Please reproduce all entries word for word, leaving every image behind.

++++ Given entries

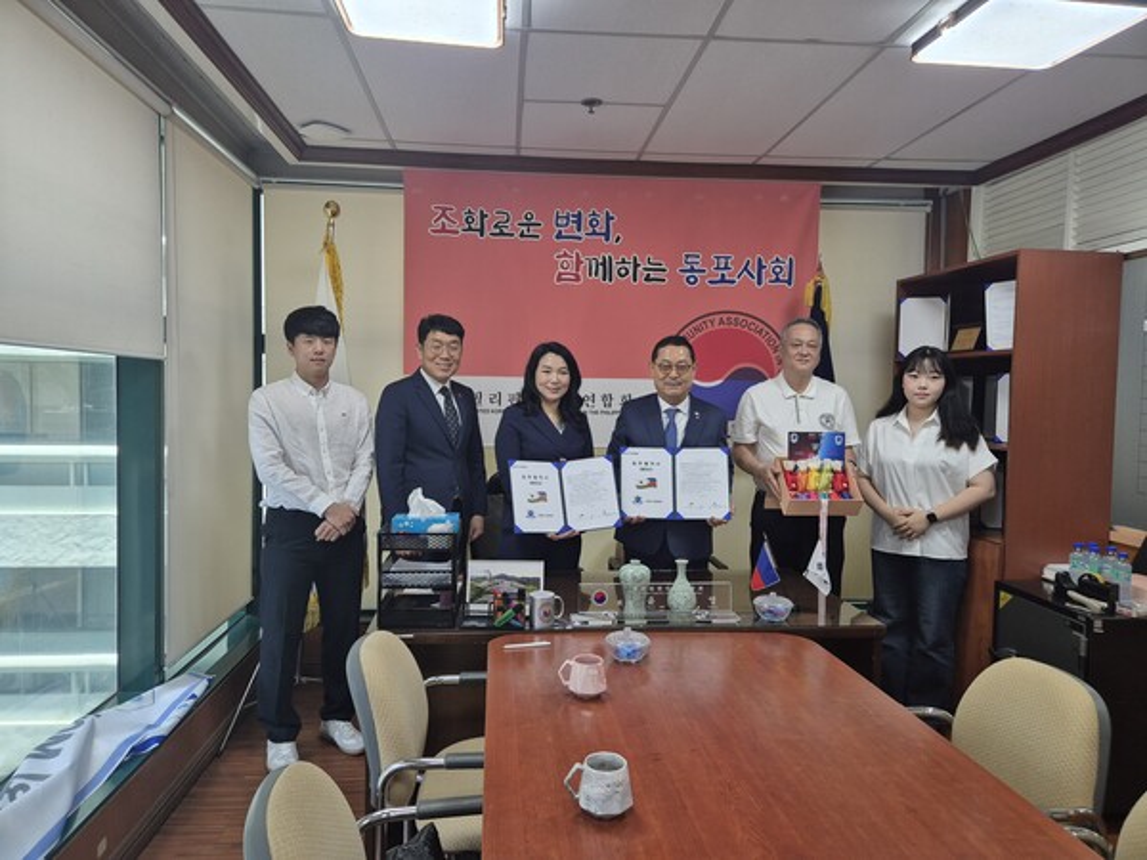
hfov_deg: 73.9
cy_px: 430
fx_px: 762
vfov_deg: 58.9
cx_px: 574
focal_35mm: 23
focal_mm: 5.4
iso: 160
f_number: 1.8
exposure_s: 1/120
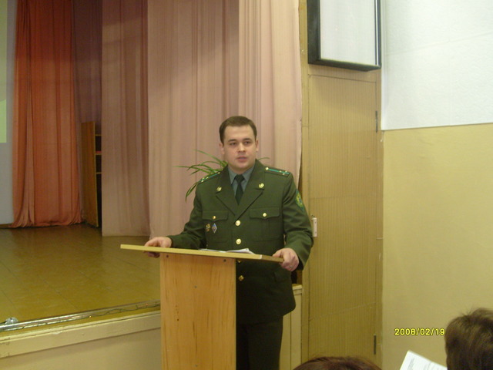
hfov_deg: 52.6
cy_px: 185
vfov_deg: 40.7
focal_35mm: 35
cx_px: 246
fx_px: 498
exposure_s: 1/8
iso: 200
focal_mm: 5.8
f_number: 2.8
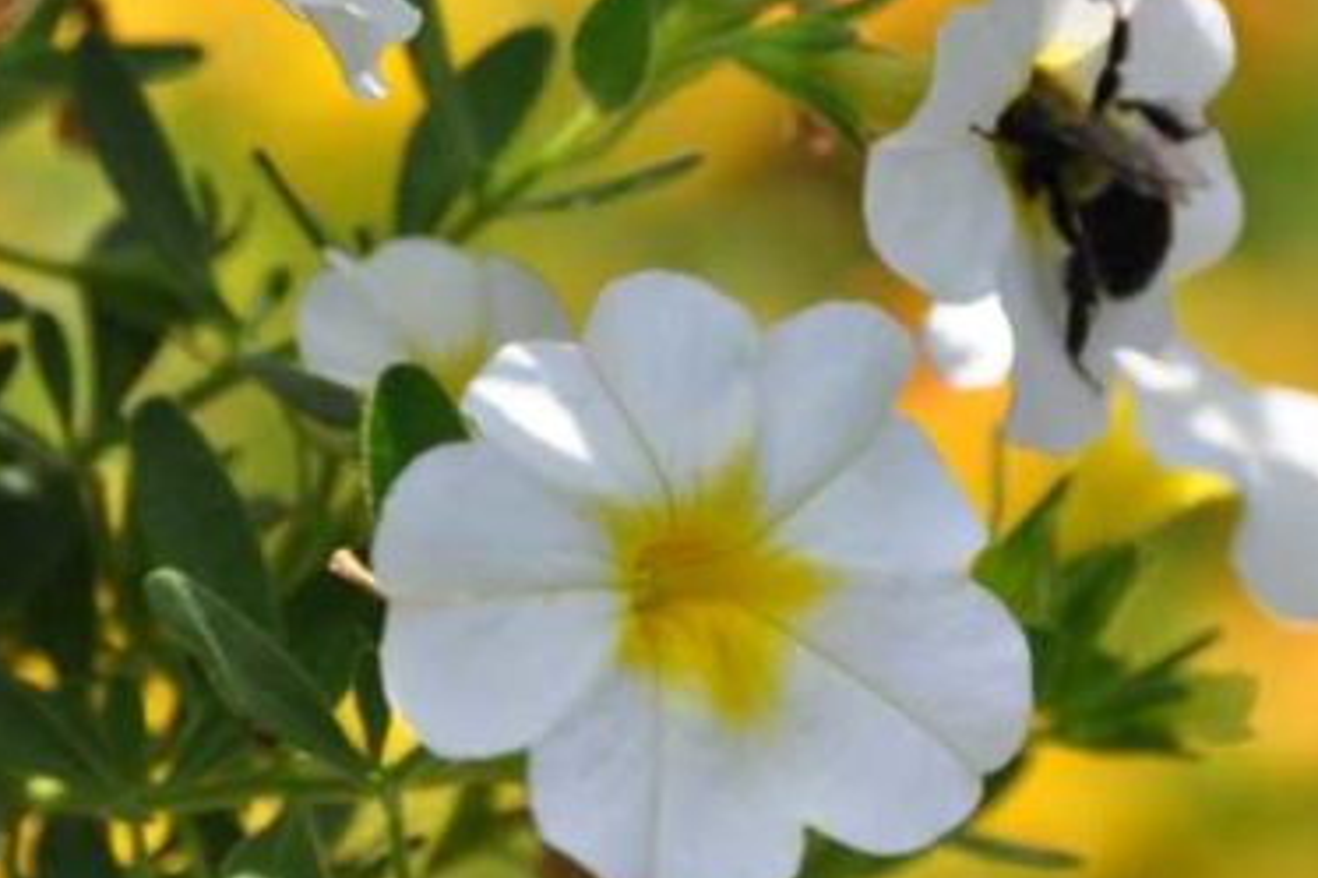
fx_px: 13362
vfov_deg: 3.8
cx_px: 492
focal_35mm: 365
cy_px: 127
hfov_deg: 5.6
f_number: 10
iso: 200
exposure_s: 1/400
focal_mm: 105
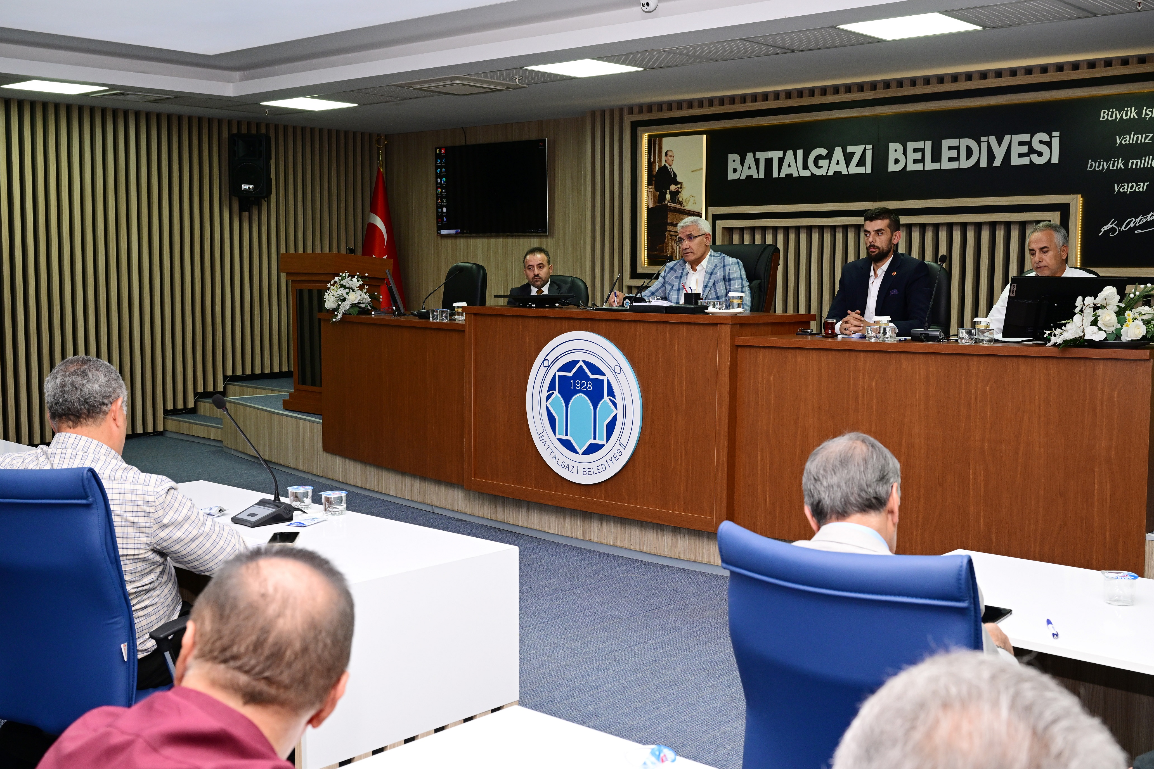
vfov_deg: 33.4
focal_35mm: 40
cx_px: 577
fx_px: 1282
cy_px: 384
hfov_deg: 48.5
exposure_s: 1/60
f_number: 7.1
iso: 1000
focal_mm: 40
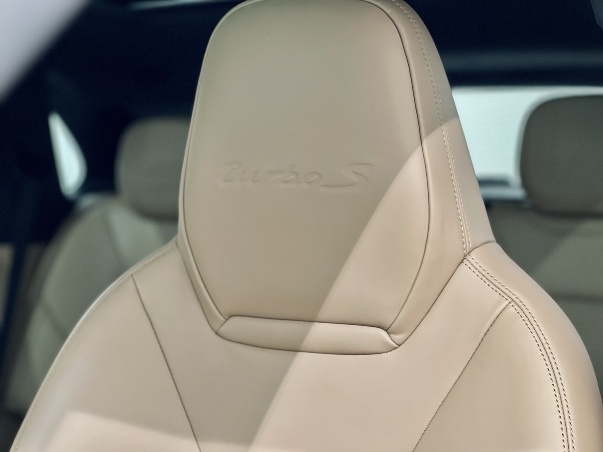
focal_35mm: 64
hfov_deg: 30.3
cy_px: 226
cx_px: 302
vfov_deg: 22.9
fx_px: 1115
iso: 400
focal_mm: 7.5
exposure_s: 1/33
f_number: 2.2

++++++++

● Solved exercise:
hfov_deg: 73.9
cy_px: 430
fx_px: 762
vfov_deg: 58.9
cx_px: 574
focal_35mm: 23
focal_mm: 5.4
iso: 160
f_number: 1.8
exposure_s: 1/120
hfov_deg: 52.6
cy_px: 185
vfov_deg: 40.7
focal_35mm: 35
cx_px: 246
fx_px: 498
exposure_s: 1/8
iso: 200
focal_mm: 5.8
f_number: 2.8
fx_px: 13362
vfov_deg: 3.8
cx_px: 492
focal_35mm: 365
cy_px: 127
hfov_deg: 5.6
f_number: 10
iso: 200
exposure_s: 1/400
focal_mm: 105
vfov_deg: 33.4
focal_35mm: 40
cx_px: 577
fx_px: 1282
cy_px: 384
hfov_deg: 48.5
exposure_s: 1/60
f_number: 7.1
iso: 1000
focal_mm: 40
focal_35mm: 64
hfov_deg: 30.3
cy_px: 226
cx_px: 302
vfov_deg: 22.9
fx_px: 1115
iso: 400
focal_mm: 7.5
exposure_s: 1/33
f_number: 2.2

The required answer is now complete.